The premise of the justice’s lecture – entitled “Making Our Democracy Work: A Judge’s View” – was to answer the questions that he himself frequently fields and contemplates. To begin, he explored why the American people should or would follow the decisions of nine unelected individuals, the Supreme Court Justices.

“Contrary to popular belief, there are 308 million Americans who are not lawyers,” Breyer said, getting a rise out of the audience with the wisecrack. “So, why do you have something at stake here?”
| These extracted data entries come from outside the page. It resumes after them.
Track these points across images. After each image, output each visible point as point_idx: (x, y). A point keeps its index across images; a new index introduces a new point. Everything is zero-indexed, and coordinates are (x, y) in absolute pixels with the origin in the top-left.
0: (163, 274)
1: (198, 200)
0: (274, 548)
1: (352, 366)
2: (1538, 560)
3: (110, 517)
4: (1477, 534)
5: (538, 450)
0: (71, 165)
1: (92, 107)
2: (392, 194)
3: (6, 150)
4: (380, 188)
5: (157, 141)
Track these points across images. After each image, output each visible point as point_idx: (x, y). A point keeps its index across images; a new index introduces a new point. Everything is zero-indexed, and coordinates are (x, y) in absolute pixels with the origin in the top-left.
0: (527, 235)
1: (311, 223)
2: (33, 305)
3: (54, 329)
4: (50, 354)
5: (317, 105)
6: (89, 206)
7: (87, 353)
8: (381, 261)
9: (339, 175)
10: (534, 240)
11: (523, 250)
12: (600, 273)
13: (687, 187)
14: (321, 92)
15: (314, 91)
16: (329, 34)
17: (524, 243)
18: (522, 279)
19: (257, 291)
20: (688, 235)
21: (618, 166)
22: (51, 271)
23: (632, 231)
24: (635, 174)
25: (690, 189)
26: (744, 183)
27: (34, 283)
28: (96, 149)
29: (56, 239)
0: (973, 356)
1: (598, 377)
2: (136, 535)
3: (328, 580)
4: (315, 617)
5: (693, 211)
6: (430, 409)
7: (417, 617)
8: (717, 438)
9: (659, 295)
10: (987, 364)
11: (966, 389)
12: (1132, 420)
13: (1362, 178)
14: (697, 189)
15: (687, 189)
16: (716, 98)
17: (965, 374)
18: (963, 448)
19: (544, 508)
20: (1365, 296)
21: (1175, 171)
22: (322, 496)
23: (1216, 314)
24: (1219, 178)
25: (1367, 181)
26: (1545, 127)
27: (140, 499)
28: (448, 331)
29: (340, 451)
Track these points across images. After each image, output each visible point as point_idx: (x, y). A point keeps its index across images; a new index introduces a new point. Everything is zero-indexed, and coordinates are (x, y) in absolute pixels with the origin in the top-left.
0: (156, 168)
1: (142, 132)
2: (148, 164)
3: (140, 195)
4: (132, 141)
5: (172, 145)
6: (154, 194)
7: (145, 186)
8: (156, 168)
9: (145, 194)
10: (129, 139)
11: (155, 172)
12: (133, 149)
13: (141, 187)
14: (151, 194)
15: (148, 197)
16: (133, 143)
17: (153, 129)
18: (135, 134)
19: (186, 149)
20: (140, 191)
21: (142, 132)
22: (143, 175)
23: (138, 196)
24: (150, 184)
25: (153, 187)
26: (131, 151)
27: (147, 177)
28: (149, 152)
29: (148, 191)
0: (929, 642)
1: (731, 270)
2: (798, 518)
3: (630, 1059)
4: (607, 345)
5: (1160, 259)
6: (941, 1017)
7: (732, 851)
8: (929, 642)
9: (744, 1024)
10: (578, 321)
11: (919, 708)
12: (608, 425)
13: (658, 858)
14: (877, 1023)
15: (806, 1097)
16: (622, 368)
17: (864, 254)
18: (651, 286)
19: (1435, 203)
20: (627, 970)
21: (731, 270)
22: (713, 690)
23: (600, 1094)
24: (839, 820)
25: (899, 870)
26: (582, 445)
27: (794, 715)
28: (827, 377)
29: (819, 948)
To begin to address such a weighty query, the justice went back to the beginning – of the United States, that is – to Alexander Hamilton and his Federalist Papers. It was in one portion of this fabled collection of documents that Hamilton first reasoned out why a third branch of government should wield the power of determining the “Constitutionality” of individual laws.

Breyer then cited several Supreme Court cases – Marbury v. Madison, Brown v. the Board of Education, Bush v. Gore and Korematsu v. the United States among them – which illustrate why and how the system of checks and balances originally laid out by our country’s forefathers is not only effective, but ideal.

With each case, Breyer noted how certain opinions – both assenting and dissenting – further illustrate how Supreme Court justices help shape U.S. policy and lawmaking and, in turn, the lives of everyday citizens.

And speaking of the people, they have a responsibility, a huge role to play, too.

“Know your history a little bit; understand your government institutions,” Breyer asked of his listeners. “ I hope that by doing so, you’ll do this Constitution the service of participating in public life.

“The most marvelous thing I see is when I look out into that courtroom and I see people of every race, every religion, every possible point of view, being there and resolving their differences,” he concluded.